(Stored records)
:::
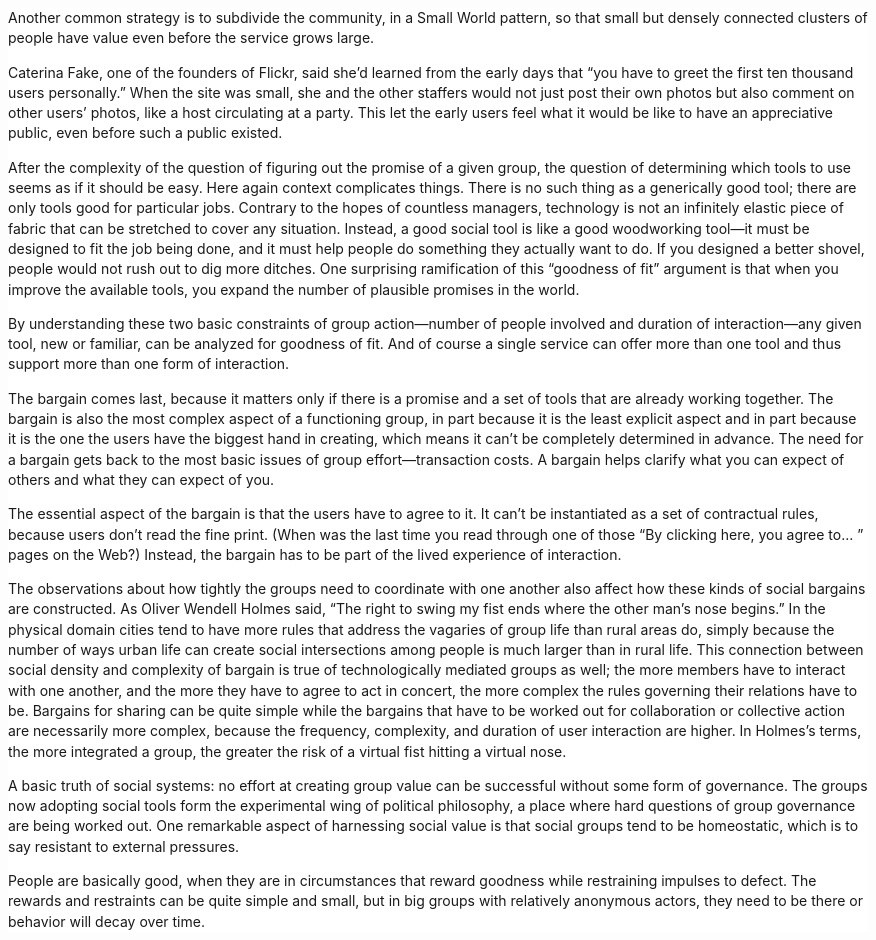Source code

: Another common strategy is to subdivide the community, in a Small World pattern, so that small but densely connected clusters of people have value even before the service grows large.

Caterina Fake, one of the founders of Flickr, said she’d learned from the early days that “you have to greet the first ten thousand users personally.” When the site was small, she and the other staffers would not just post their own photos but also comment on other users’ photos, like a host circulating at a party. This let the early users feel what it would be like to have an appreciative public, even before such a public existed.

After the complexity of the question of figuring out the promise of a given group, the question of determining which tools to use seems as if it should be easy. Here again context complicates things. There is no such thing as a generically good tool; there are only tools good for particular jobs. Contrary to the hopes of countless managers, technology is not an infinitely elastic piece of fabric that can be stretched to cover any situation. Instead, a good social tool is like a good woodworking tool—it must be designed to fit the job being done, and it must help people do something they actually want to do. If you designed a better shovel, people would not rush out to dig more ditches. One surprising ramification of this “goodness of fit” argument is that when you improve the available tools, you expand the number of plausible promises in the world.

By understanding these two basic constraints of group action—number of people involved and duration of interaction—any given tool, new or familiar, can be analyzed for goodness of fit. And of course a single service can offer more than one tool and thus support more than one form of interaction.

The bargain comes last, because it matters only if there is a promise and a set of tools that are already working together. The bargain is also the most complex aspect of a functioning group, in part because it is the least explicit aspect and in part because it is the one the users have the biggest hand in creating, which means it can’t be completely determined in advance. The need for a bargain gets back to the most basic issues of group effort—transaction costs. A bargain helps clarify what you can expect of others and what they can expect of you.

The essential aspect of the bargain is that the users have to agree to it. It can’t be instantiated as a set of contractual rules, because users don’t read the fine print. (When was the last time you read through one of those “By clicking here, you agree to... ” pages on the Web?) Instead, the bargain has to be part of the lived experience of interaction.

The observations about how tightly the groups need to coordinate with one another also affect how these kinds of social bargains are constructed. As Oliver Wendell Holmes said, “The right to swing my fist ends where the other man’s nose begins.” In the physical domain cities tend to have more rules that address the vagaries of group life than rural areas do, simply because the number of ways urban life can create social intersections among people is much larger than in rural life. This connection between social density and complexity of bargain is true of technologically mediated groups as well; the more members have to interact with one another, and the more they have to agree to act in concert, the more complex the rules governing their relations have to be. Bargains for sharing can be quite simple while the bargains that have to be worked out for collaboration or collective action are necessarily more complex, because the frequency, complexity, and duration of user interaction are higher. In Holmes’s terms, the more integrated a group, the greater the risk of a virtual fist hitting a virtual nose.

A basic truth of social systems: no effort at creating group value can be successful without some form of governance. The groups now adopting social tools form the experimental wing of political philosophy, a place where hard questions of group governance are being worked out. One remarkable aspect of harnessing social value is that social groups tend to be homeostatic, which is to say resistant to external pressures.

People are basically good, when they are in circumstances that reward goodness while restraining impulses to defect. The rewards and restraints can be quite simple and small, but in big groups with relatively anonymous actors, they need to be there or behavior will decay over time.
:::
* [THE PROBLEM]:
Copy, without any change, the run of lines from the one with "A basic truth" through the end of the entries above.

* [EXERCISE SOLUTION]:
A basic truth of social systems: no effort at creating group value can be successful without some form of governance. The groups now adopting social tools form the experimental wing of political philosophy, a place where hard questions of group governance are being worked out. One remarkable aspect of harnessing social value is that social groups tend to be homeostatic, which is to say resistant to external pressures.

People are basically good, when they are in circumstances that reward goodness while restraining impulses to defect. The rewards and restraints can be quite simple and small, but in big groups with relatively anonymous actors, they need to be there or behavior will decay over time.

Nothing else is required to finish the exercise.